Hacker News new | ask | show | jobs
by drcongo 2214 days ago
Every attempt to solve this problem in Python seems to eventually end up in a pretty terrible place. Pipenv got off to a great start but got slower and slower to the point that it was more painful to use than not. Poetry (which is still my preferred option) started off with something seemingly beautifully thought through, and very fast too. But after only a few version updates, it seems to be hitting the same problems Pipenv did. On one project I was working on recently I managed to screw up the Poetry.lock file, so I ran `poetry lock` and it took 18 minutes. I still have high hopes for poetry, but I spend way more time trying to work around its shortcomings now (v1.0.5) than I did when it was at version 0.10.0 two years ago.
2 comments

Poetry is better than Pipenv by a mile. It solves almost all of the problems, and the remaining ones are already on the Poetry roadmap.
Oh, totally agree. But it also seems to have a lot more problems than it did two years ago.
I'd chalk this up to dependency management and resolution being a hard problem.

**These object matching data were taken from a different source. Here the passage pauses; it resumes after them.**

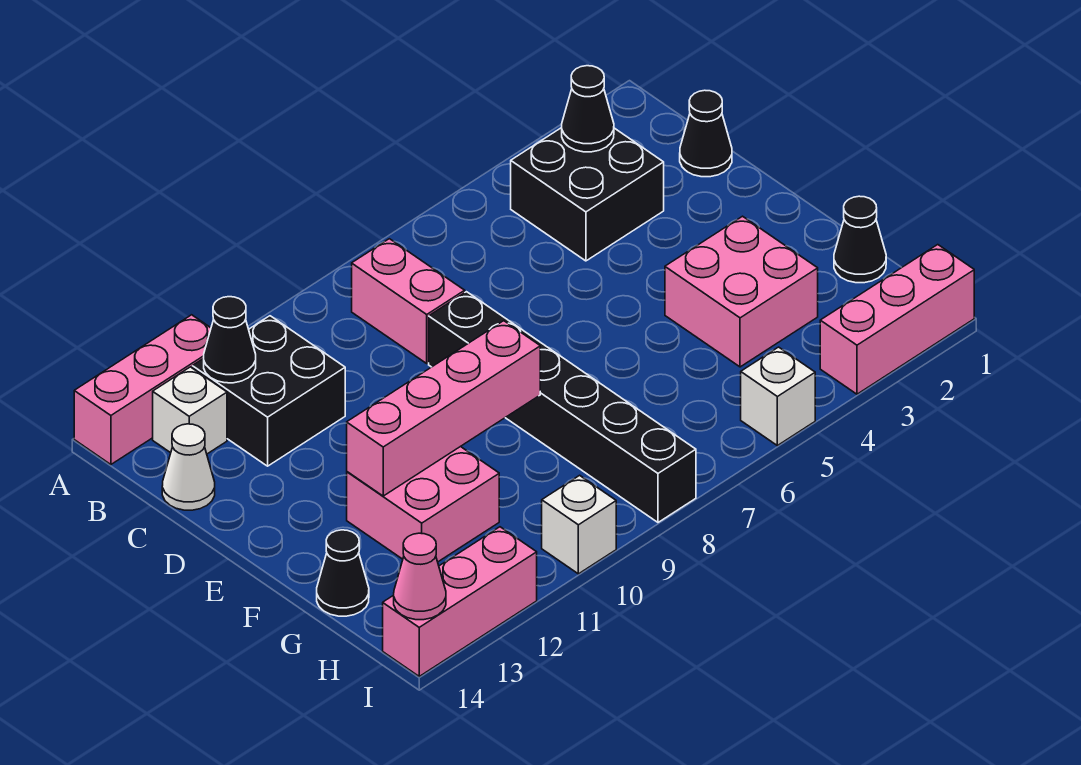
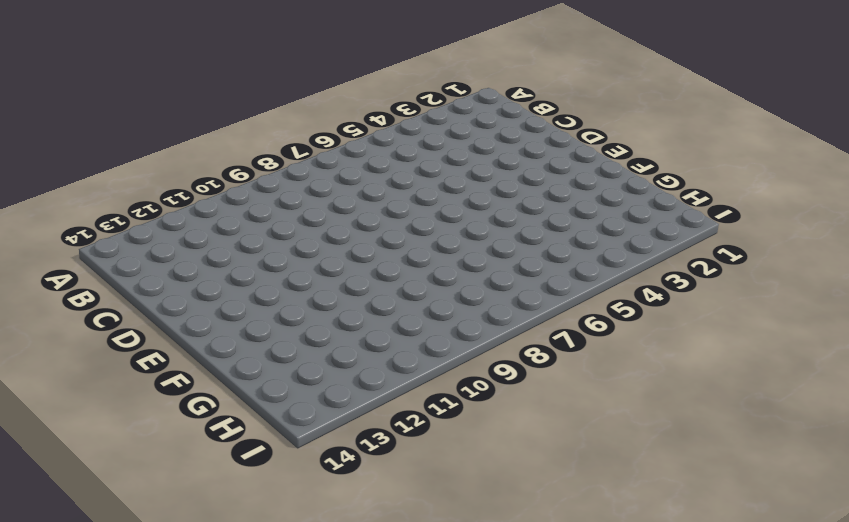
none -> pink brick A12:A14 level 1
none -> black brick B3:C4 level 1
none -> pink brick B8:C8 level 1

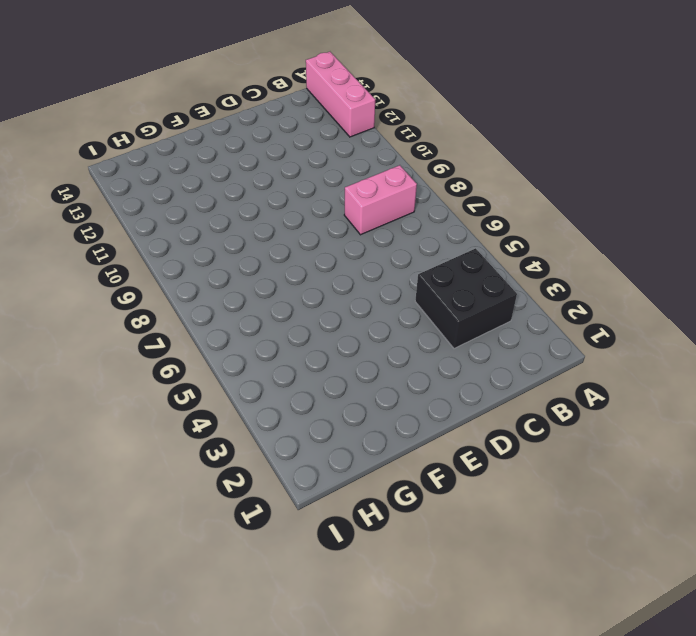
none -> black brick B11:C12 level 1
none -> white brick B13 level 1
none -> black cone C1 level 1

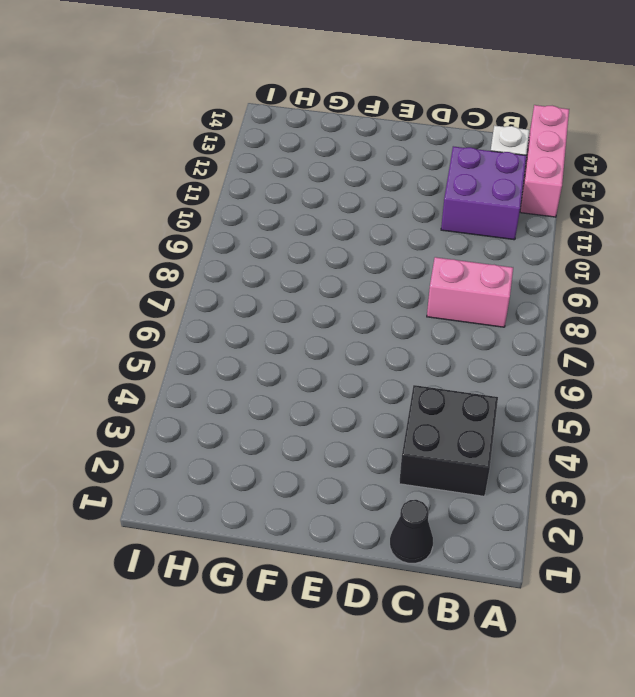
purple brick B11:C12 level 1 -> black brick B11:C12 level 1
none -> white cone C14 level 1
none -> black brick D8:I8 level 1
none -> pink brick F3:G4 level 1

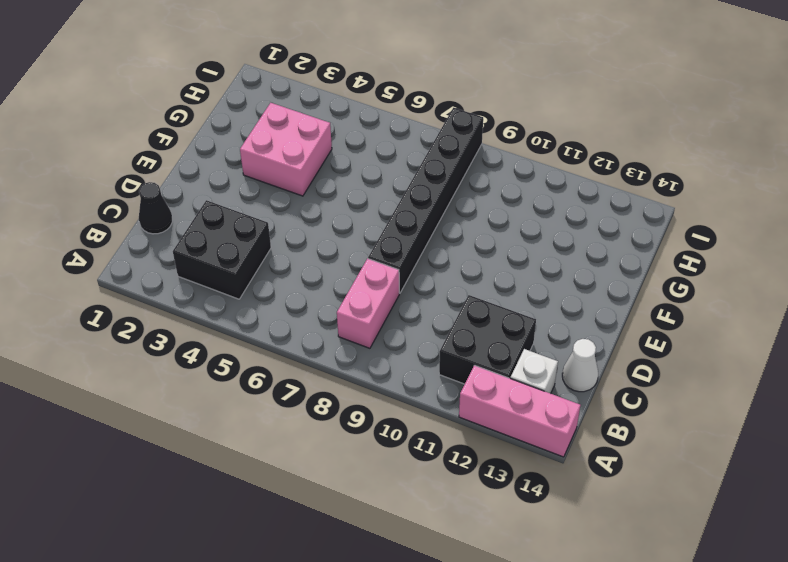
none -> pink brick F11:G12 level 1
none -> black cone G1 level 1
none -> black cone G14 level 1

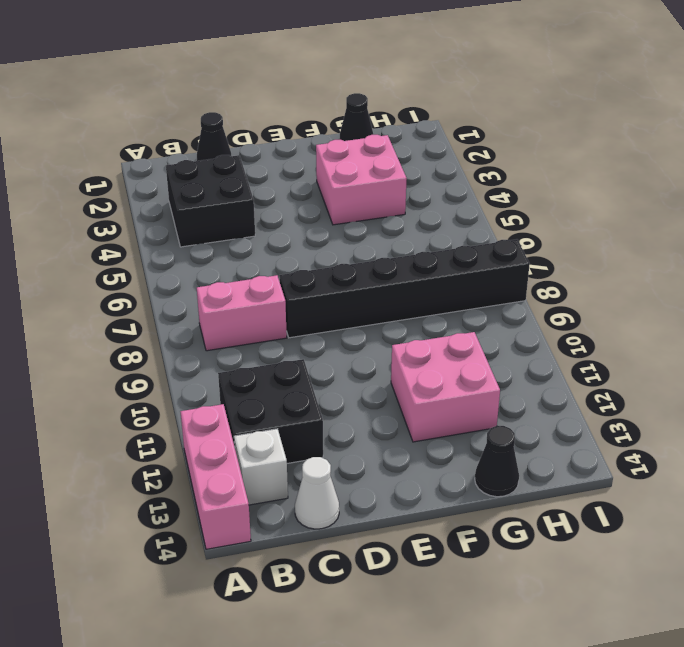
none -> pink brick I1:I3 level 1
none -> white brick I5 level 1
none -> white brick I10 level 1

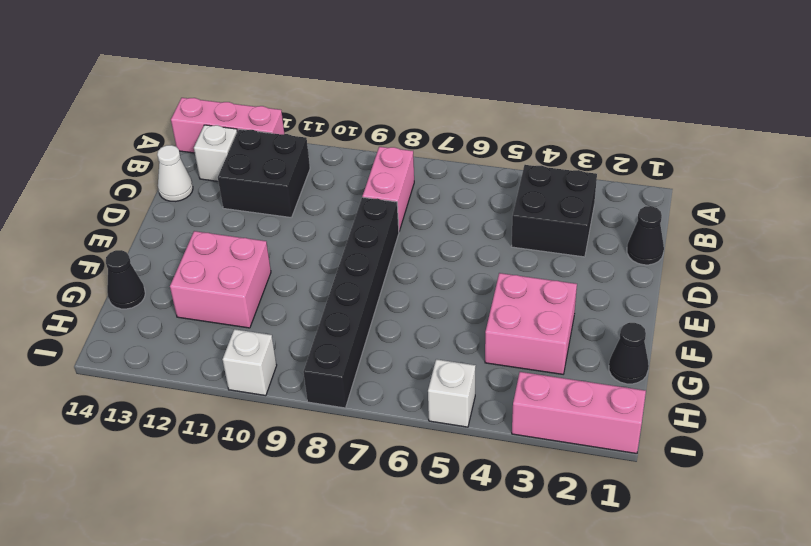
none -> pink brick I12:I14 level 1
none -> black cone B3 level 2
none -> black cone B12 level 2

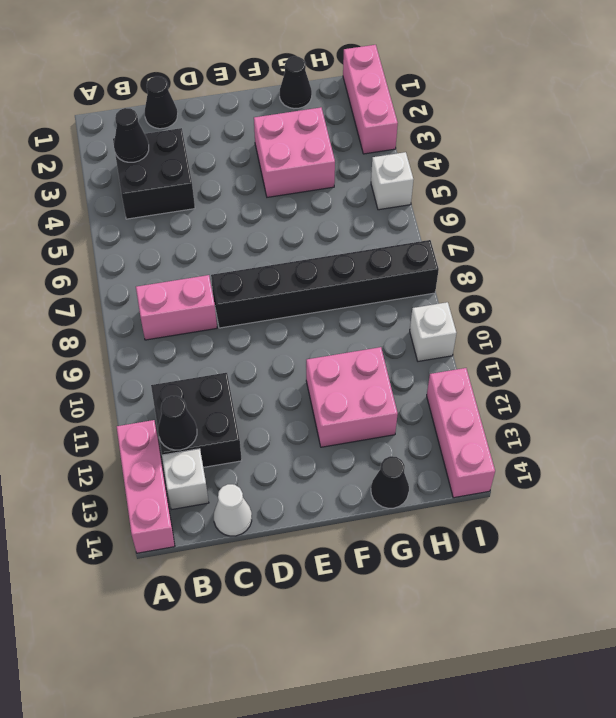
none -> pink brick F9:F12 level 2
none -> pink cone I14 level 2

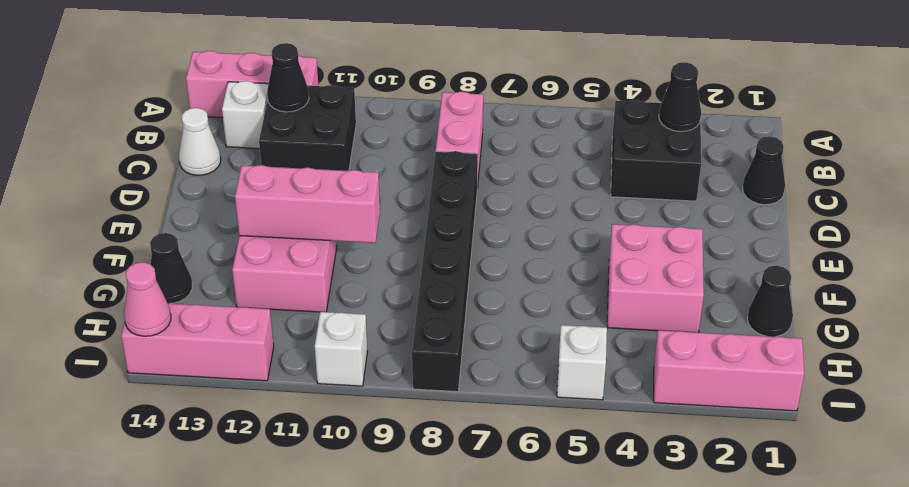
pink brick F10:F12 level 2 -> pink brick F9:F12 level 2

Ruby's bundler had these exact same issues 5 or so years ago. I remember attending a talk by on Bundler run by it's core devs and asking about how they make dep resolution faster. Turns out that it was never really a solved problem there either, Bundler just uses a bunch of heuristics to avoid cases like the 18 minute `Pipefile.lock` described above.

I get that resolving dependencies is a SAT problem and inherently intensive; however, I don't understand why it's so much slower in Python. Is it just that all of these resolvers are implemented in Python (and Python is really that much slower than other languages?), or does Python require you to download an entire package just to determine its dependencies? In the latter case, that seems pretty dumb, right? Like as bad as exposing the entire interpreter as the extension interface, rendering optimizations and competing interpreters virtually impossible.
> does Python require you to download an entire package just to determine its dependencies?

yes - the standard way of defining dependencies in Python is in setup.py, which has to be invoked as a Python script in order to work. this script may also need to read files from the rest of the project, so you do indeed need to download the whole package to determine its dependencies.

even if the Python community were to agree on a new configuration format tomorrow, there would still be a ton of packages out there that wouldn't migrate for years.

It seems that this information should cacheable after an invocation of setup.py, at least for an installation without any extras. And even with extras requested, perhaps.

Or is there any even greater hidden challenge from using setup.py?

setup.py can check the OS and pick necessary requirements. so it can have different dependencies in different OSes.

I've used it like this - https://github.com/JaDogg/pydoro/blob/b1b3de38ac15b9254ef1be...

Does this imply that poetry will "solve" dependencies quicker the more of the dependencies use `pyproject.toml`? Or is that "hidden" once something is sent to PyPI anyways?
With several asterisks attached, but yes, the move would make dependency resolution faster.
That's why conda stores the metadata in a repodata file. Solving dependencies happens first; then binary packages are downloaded.